## Task brief
Edit the listing below by changing "Jupyter Notebook" to "JupyterLab" everywhere it appears and keeping all other text the same. Include only the text in your answer and leave out the pictures.

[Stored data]
------------------------------------------------
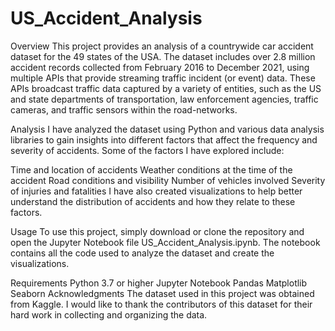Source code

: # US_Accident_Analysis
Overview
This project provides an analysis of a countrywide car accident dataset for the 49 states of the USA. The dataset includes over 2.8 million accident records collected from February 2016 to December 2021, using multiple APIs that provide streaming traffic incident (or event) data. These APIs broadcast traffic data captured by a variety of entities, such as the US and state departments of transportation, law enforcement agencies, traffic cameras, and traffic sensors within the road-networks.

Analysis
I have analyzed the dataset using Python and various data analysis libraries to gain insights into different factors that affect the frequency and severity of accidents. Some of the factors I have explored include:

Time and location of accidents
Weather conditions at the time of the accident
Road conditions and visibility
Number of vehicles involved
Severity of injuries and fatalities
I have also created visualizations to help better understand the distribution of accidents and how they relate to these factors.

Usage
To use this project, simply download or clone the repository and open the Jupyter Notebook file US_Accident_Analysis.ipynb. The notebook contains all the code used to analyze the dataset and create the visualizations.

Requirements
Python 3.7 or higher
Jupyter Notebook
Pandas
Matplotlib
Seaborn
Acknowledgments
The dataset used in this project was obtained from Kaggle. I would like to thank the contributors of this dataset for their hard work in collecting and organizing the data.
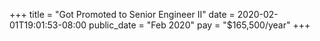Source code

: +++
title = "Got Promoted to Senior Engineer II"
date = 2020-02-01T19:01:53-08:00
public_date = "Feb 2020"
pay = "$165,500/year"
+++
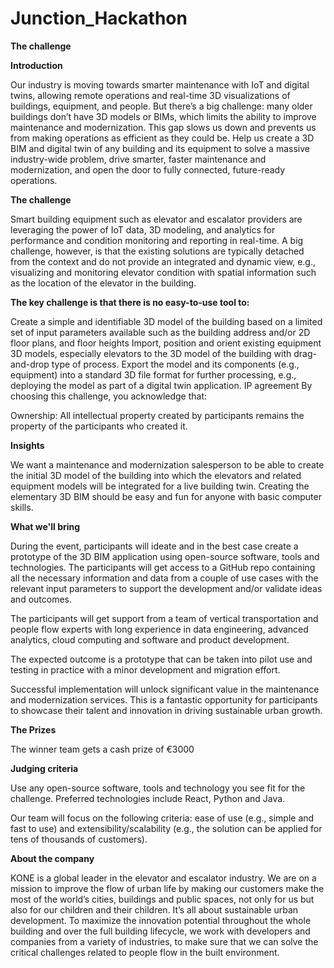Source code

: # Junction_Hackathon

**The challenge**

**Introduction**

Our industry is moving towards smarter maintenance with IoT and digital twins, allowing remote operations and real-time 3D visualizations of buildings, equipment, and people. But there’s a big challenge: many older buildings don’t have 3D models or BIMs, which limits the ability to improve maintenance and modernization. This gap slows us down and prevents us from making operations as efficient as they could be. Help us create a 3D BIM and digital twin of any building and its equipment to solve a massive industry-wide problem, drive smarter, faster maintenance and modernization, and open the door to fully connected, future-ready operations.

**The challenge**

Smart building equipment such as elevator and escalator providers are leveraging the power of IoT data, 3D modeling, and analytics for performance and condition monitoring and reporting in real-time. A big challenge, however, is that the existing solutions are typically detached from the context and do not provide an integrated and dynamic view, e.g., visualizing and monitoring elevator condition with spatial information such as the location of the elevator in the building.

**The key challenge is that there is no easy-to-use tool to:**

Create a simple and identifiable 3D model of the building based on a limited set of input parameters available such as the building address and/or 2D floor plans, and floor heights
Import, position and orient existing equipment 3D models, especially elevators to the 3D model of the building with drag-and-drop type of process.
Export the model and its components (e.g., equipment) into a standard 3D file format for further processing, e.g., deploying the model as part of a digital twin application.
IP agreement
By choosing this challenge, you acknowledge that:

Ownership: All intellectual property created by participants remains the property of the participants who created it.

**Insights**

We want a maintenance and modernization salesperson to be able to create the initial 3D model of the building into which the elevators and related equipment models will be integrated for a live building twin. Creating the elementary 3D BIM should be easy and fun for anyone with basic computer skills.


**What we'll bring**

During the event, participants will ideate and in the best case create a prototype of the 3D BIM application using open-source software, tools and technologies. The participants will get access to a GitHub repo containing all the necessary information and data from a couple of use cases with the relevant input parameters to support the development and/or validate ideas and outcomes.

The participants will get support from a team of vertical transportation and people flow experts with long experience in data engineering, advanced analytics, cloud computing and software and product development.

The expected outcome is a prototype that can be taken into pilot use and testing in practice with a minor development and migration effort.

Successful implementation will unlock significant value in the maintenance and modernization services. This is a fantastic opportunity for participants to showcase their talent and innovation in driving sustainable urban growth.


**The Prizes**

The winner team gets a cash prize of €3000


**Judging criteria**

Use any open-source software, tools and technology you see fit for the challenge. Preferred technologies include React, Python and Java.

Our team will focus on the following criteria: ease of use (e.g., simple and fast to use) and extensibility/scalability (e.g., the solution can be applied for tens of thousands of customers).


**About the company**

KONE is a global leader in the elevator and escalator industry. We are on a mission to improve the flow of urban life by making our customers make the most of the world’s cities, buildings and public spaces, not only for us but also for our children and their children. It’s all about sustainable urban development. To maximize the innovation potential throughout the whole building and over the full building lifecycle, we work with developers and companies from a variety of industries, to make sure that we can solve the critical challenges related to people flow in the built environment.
------------------------------------------------
## Solution to the exercise
Source code

: # US_Accident_Analysis
Overview
This project provides an analysis of a countrywide car accident dataset for the 49 states of the USA. The dataset includes over 2.8 million accident records collected from February 2016 to December 2021, using multiple APIs that provide streaming traffic incident (or event) data. These APIs broadcast traffic data captured by a variety of entities, such as the US and state departments of transportation, law enforcement agencies, traffic cameras, and traffic sensors within the road-networks.

Analysis
I have analyzed the dataset using Python and various data analysis libraries to gain insights into different factors that affect the frequency and severity of accidents. Some of the factors I have explored include:

Time and location of accidents
Weather conditions at the time of the accident
Road conditions and visibility
Number of vehicles involved
Severity of injuries and fatalities
I have also created visualizations to help better understand the distribution of accidents and how they relate to these factors.

Usage
To use this project, simply download or clone the repository and open the JupyterLab file US_Accident_Analysis.ipynb. The notebook contains all the code used to analyze the dataset and create the visualizations.

Requirements
Python 3.7 or higher
JupyterLab
Pandas
Matplotlib
Seaborn
Acknowledgments
The dataset used in this project was obtained from Kaggle. I would like to thank the contributors of this dataset for their hard work in collecting and organizing the data.
Source code

: +++
title = "Got Promoted to Senior Engineer II"
date = 2020-02-01T19:01:53-08:00
public_date = "Feb 2020"
pay = "$165,500/year"
+++
Source code

: # Junction_Hackathon

**The challenge**

**Introduction**

Our industry is moving towards smarter maintenance with IoT and digital twins, allowing remote operations and real-time 3D visualizations of buildings, equipment, and people. But there’s a big challenge: many older buildings don’t have 3D models or BIMs, which limits the ability to improve maintenance and modernization. This gap slows us down and prevents us from making operations as efficient as they could be. Help us create a 3D BIM and digital twin of any building and its equipment to solve a massive industry-wide problem, drive smarter, faster maintenance and modernization, and open the door to fully connected, future-ready operations.

**The challenge**

Smart building equipment such as elevator and escalator providers are leveraging the power of IoT data, 3D modeling, and analytics for performance and condition monitoring and reporting in real-time. A big challenge, however, is that the existing solutions are typically detached from the context and do not provide an integrated and dynamic view, e.g., visualizing and monitoring elevator condition with spatial information such as the location of the elevator in the building.

**The key challenge is that there is no easy-to-use tool to:**

Create a simple and identifiable 3D model of the building based on a limited set of input parameters available such as the building address and/or 2D floor plans, and floor heights
Import, position and orient existing equipment 3D models, especially elevators to the 3D model of the building with drag-and-drop type of process.
Export the model and its components (e.g., equipment) into a standard 3D file format for further processing, e.g., deploying the model as part of a digital twin application.
IP agreement
By choosing this challenge, you acknowledge that:

Ownership: All intellectual property created by participants remains the property of the participants who created it.

**Insights**

We want a maintenance and modernization salesperson to be able to create the initial 3D model of the building into which the elevators and related equipment models will be integrated for a live building twin. Creating the elementary 3D BIM should be easy and fun for anyone with basic computer skills.


**What we'll bring**

During the event, participants will ideate and in the best case create a prototype of the 3D BIM application using open-source software, tools and technologies. The participants will get access to a GitHub repo containing all the necessary information and data from a couple of use cases with the relevant input parameters to support the development and/or validate ideas and outcomes.

The participants will get support from a team of vertical transportation and people flow experts with long experience in data engineering, advanced analytics, cloud computing and software and product development.

The expected outcome is a prototype that can be taken into pilot use and testing in practice with a minor development and migration effort.

Successful implementation will unlock significant value in the maintenance and modernization services. This is a fantastic opportunity for participants to showcase their talent and innovation in driving sustainable urban growth.


**The Prizes**

The winner team gets a cash prize of €3000


**Judging criteria**

Use any open-source software, tools and technology you see fit for the challenge. Preferred technologies include React, Python and Java.

Our team will focus on the following criteria: ease of use (e.g., simple and fast to use) and extensibility/scalability (e.g., the solution can be applied for tens of thousands of customers).


**About the company**

KONE is a global leader in the elevator and escalator industry. We are on a mission to improve the flow of urban life by making our customers make the most of the world’s cities, buildings and public spaces, not only for us but also for our children and their children. It’s all about sustainable urban development. To maximize the innovation potential throughout the whole building and over the full building lifecycle, we work with developers and companies from a variety of industries, to make sure that we can solve the critical challenges related to people flow in the built environment.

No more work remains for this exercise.